#### 作業内容 1:
フェノール樹脂の文章によると、レゾールを作る反応ではどんな触媒を使いますか。
#### 作業内容 2:
フェノール樹脂の文章を、最後の文のあとから書き進めてください。

#### 文章の抜粋:

フェノール樹脂(PF)|熱硬化性樹脂

2020年08月16日

ゴムタイムス社

【開発経緯概略】
フェノール樹脂は、フェノール類とアルデヒド類との縮合反応により得られる樹脂状物質を主体とする高分子をいう。PFは、1900年代にアメリカのベークランド博士が発明した世界最初の合成プラスチックである。用いる触媒により次の2種類の初期縮合物が得られる。
・レゾール:アルカリ触媒を使用する反応。レゾールは、そのままかアルコール系溶媒を配合し、絶縁塗料、接着剤、積層板、工業用レジンの原料となる。
・ノボラック:酸触媒を使用する反応。木粉、パルプ、その他の基材や着色剤、滑剤、硬化剤などを配合して成形用コンパウンドなどの原料となる。

【性質、加工、その特徴】
一般的に、力学的性質・耐熱性・耐寒性・耐有機溶剤性・耐酸性・耐水性・電気絶縁性・寸法安定性に優れている。

#### データの内容:

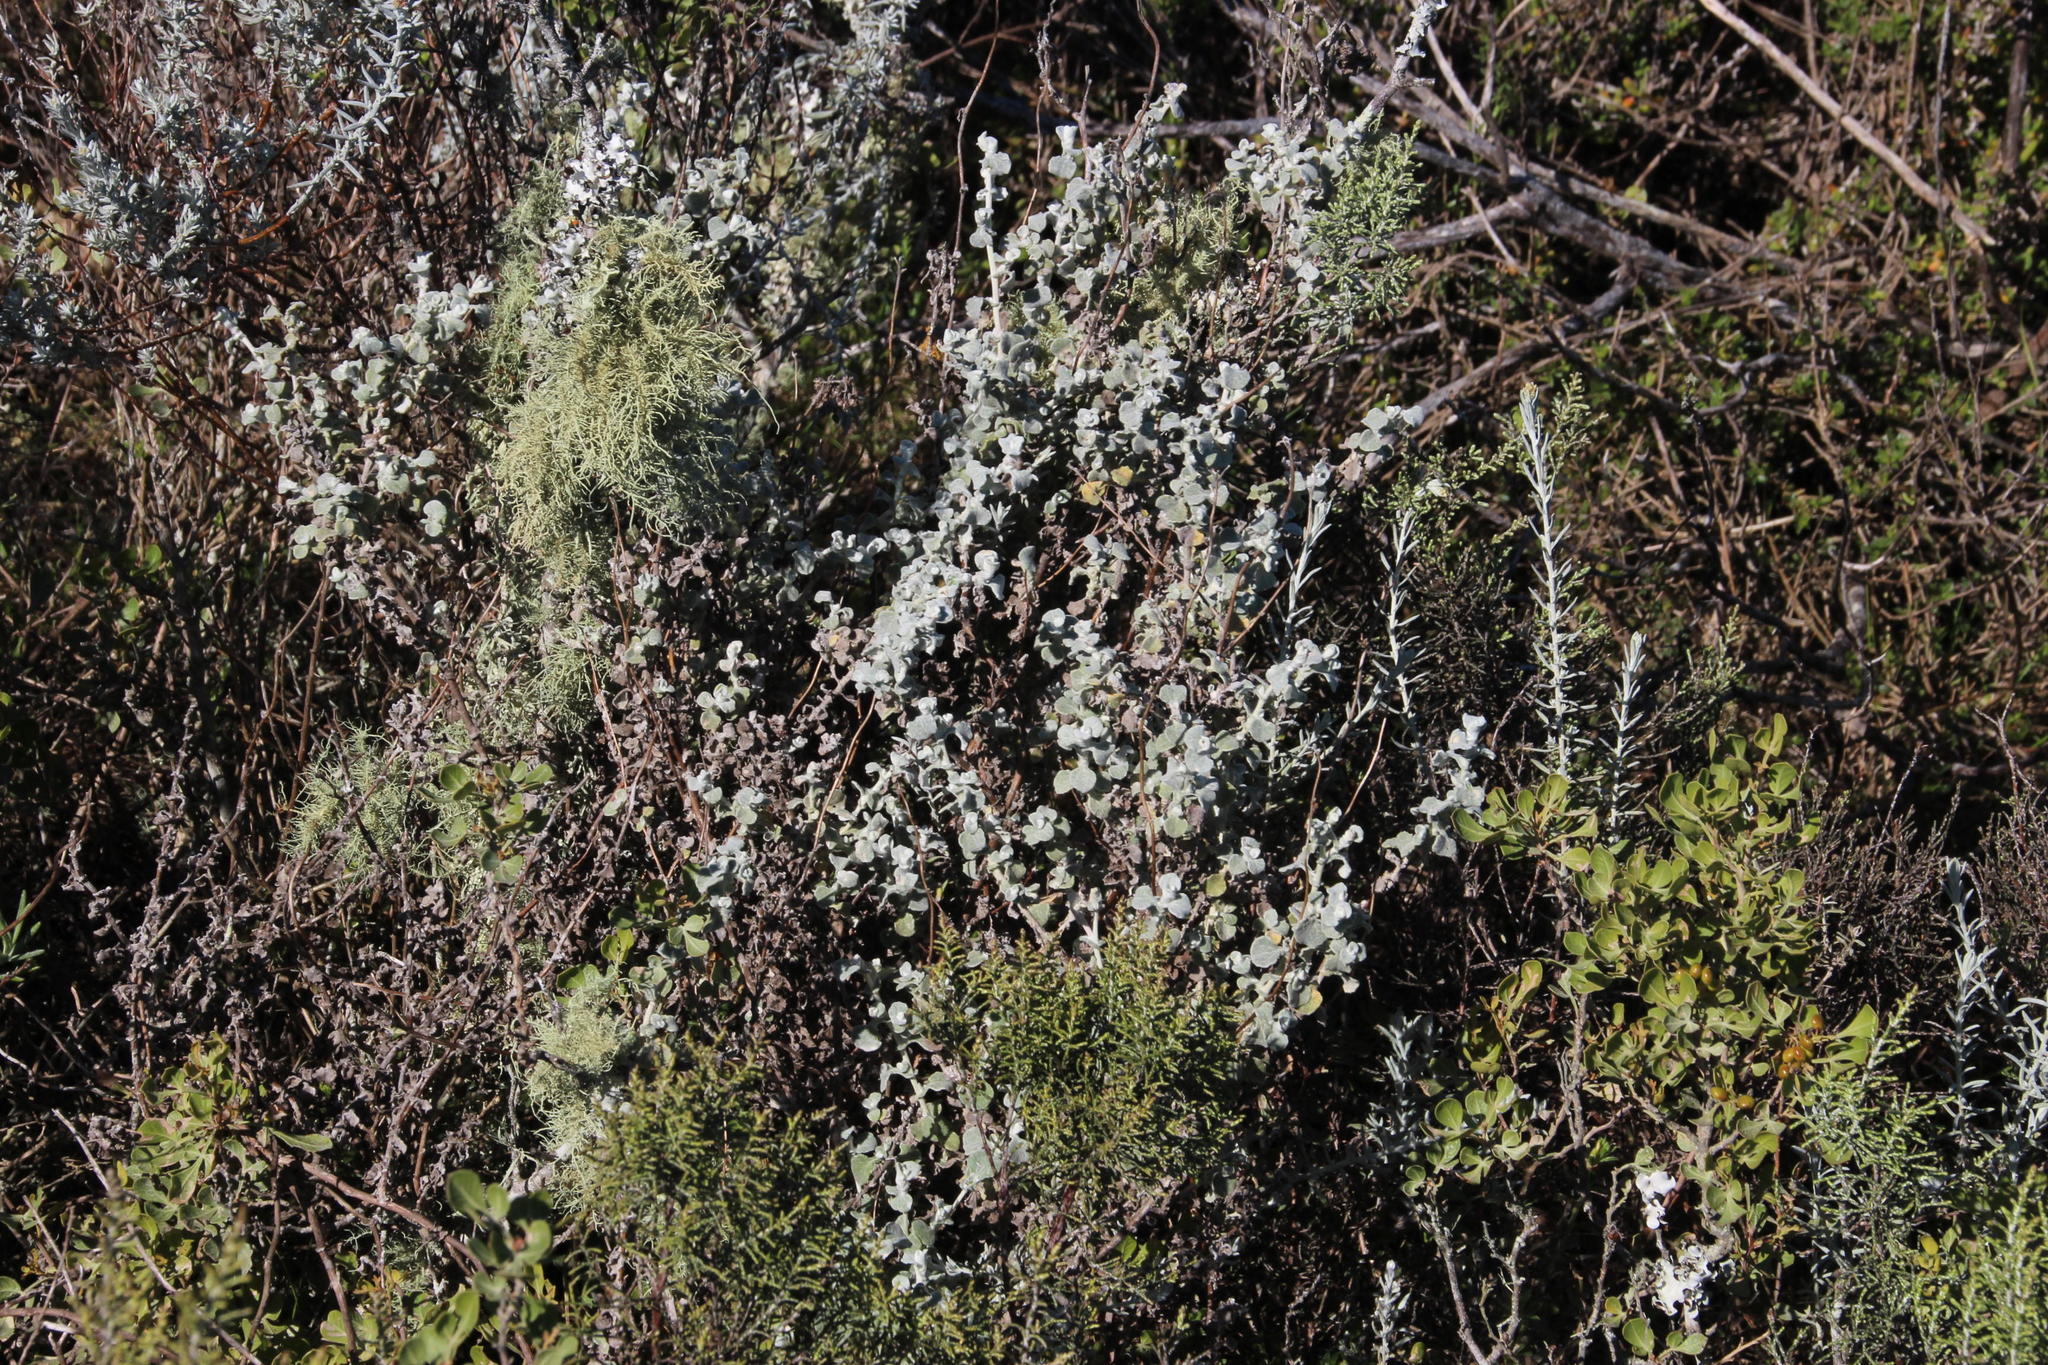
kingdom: Plantae
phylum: Tracheophyta
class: Magnoliopsida
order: Asterales
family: Asteraceae
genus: Helichrysum
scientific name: Helichrysum patulum
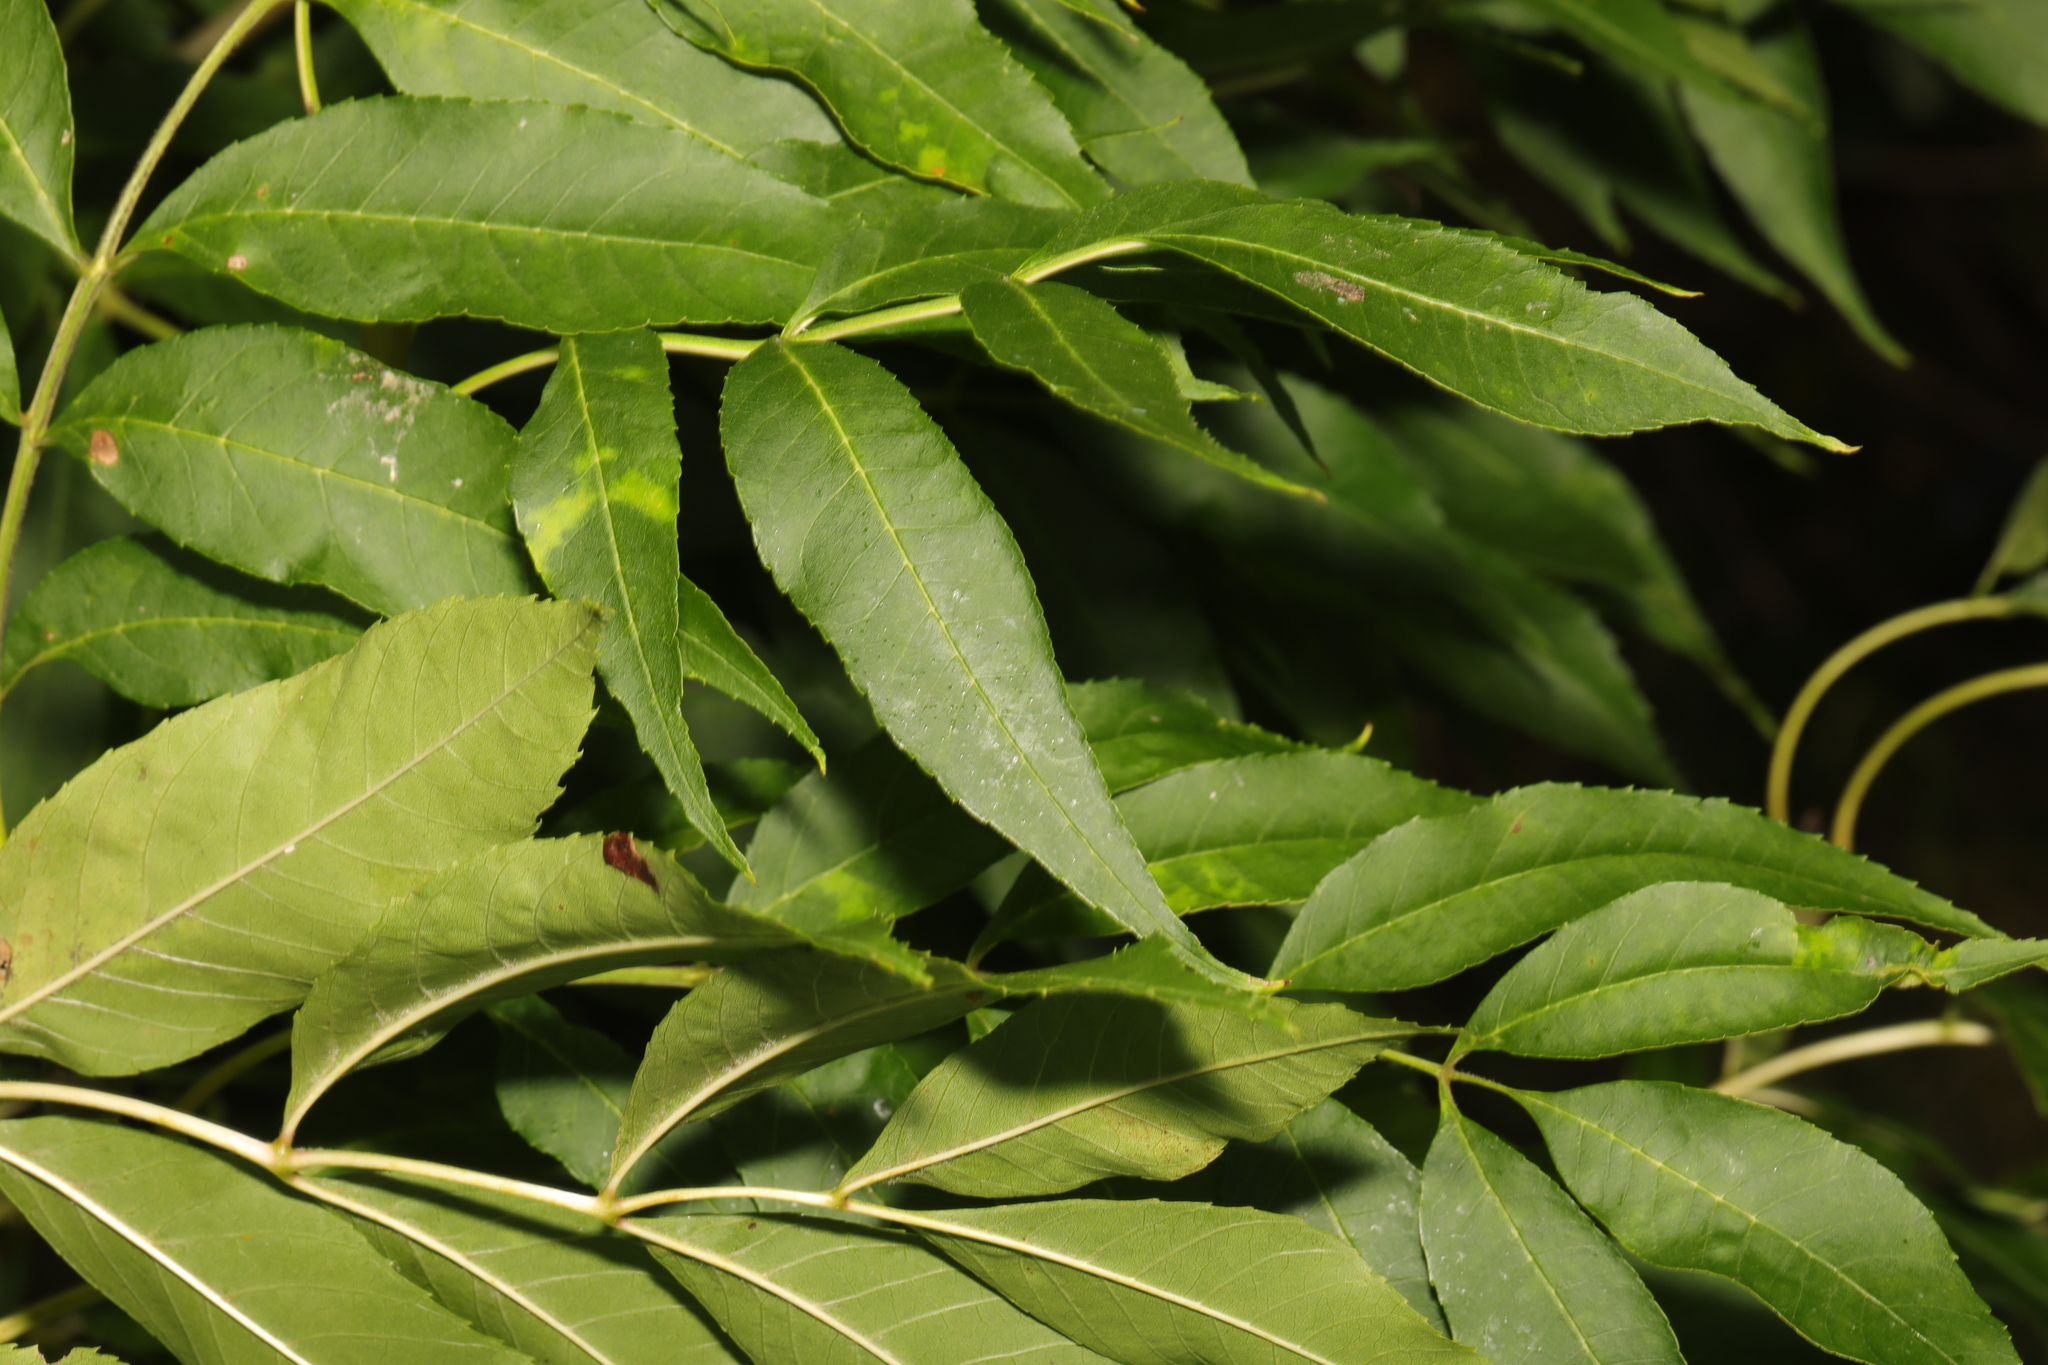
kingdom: Plantae
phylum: Tracheophyta
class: Magnoliopsida
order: Lamiales
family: Oleaceae
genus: Fraxinus
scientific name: Fraxinus excelsior
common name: European ash
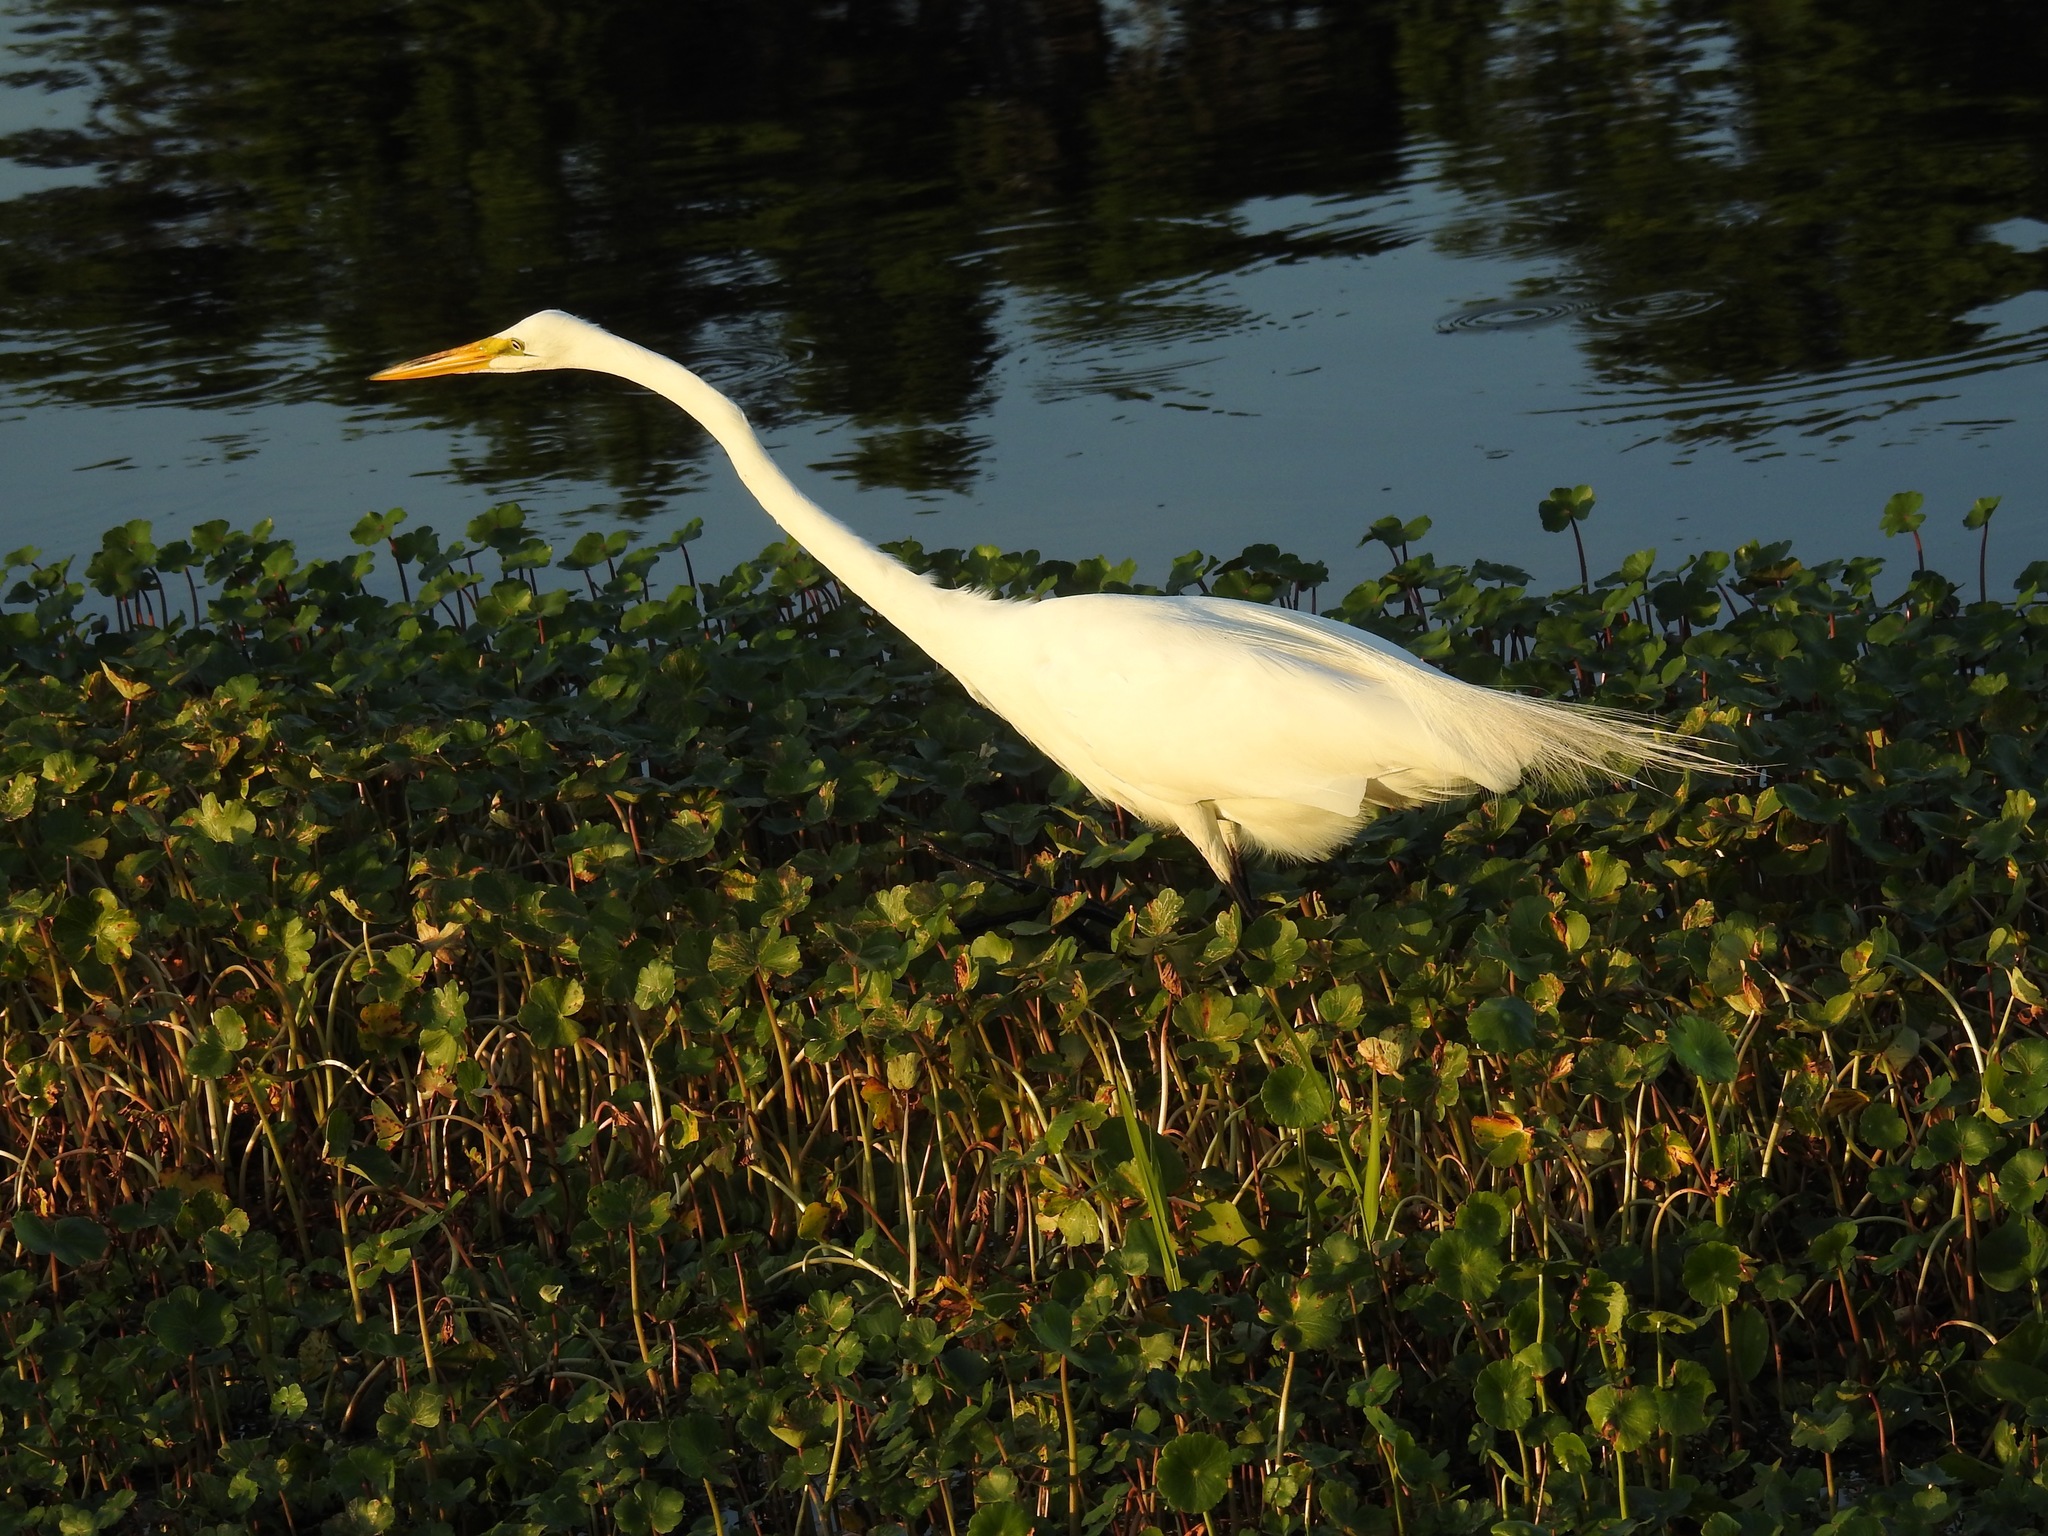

#### 回答 1:
アルカリ触媒を使います。

#### 回答 2:
① 熱硬化性樹脂であるので、弾性率や物理的耐熱性である荷重たわみ温度は高い値を有している。
② 耐熱劣化特性である連続使用温度は、木粉入りグレードで130℃、無機フィラー入りで180~200℃である。
③ 耐衝撃性が小さい。強化材や充填材の選定により向上させることは可能である。
④ 疲労強さはガラス繊維強化グレードでは、107回で、約54MPaと大きい。
⑤ フェノール性水酸基のため耐アルカリ性は良くない。
⑥ 電気絶縁性は良いが、アークによりカーボンが生成するため、耐アーク性が良くないのが欠点の一つである。耐トラッキング性も良くないが、改質グレードが開発されている。
⑦ 難燃性で、かつ燃焼時の発煙量も少ない。また、燃焼時の煙には有毒物質を含まない。
⑧ 高温度の空気に長時間さらされると赤褐色に変色するので、着色材使用に限界がある。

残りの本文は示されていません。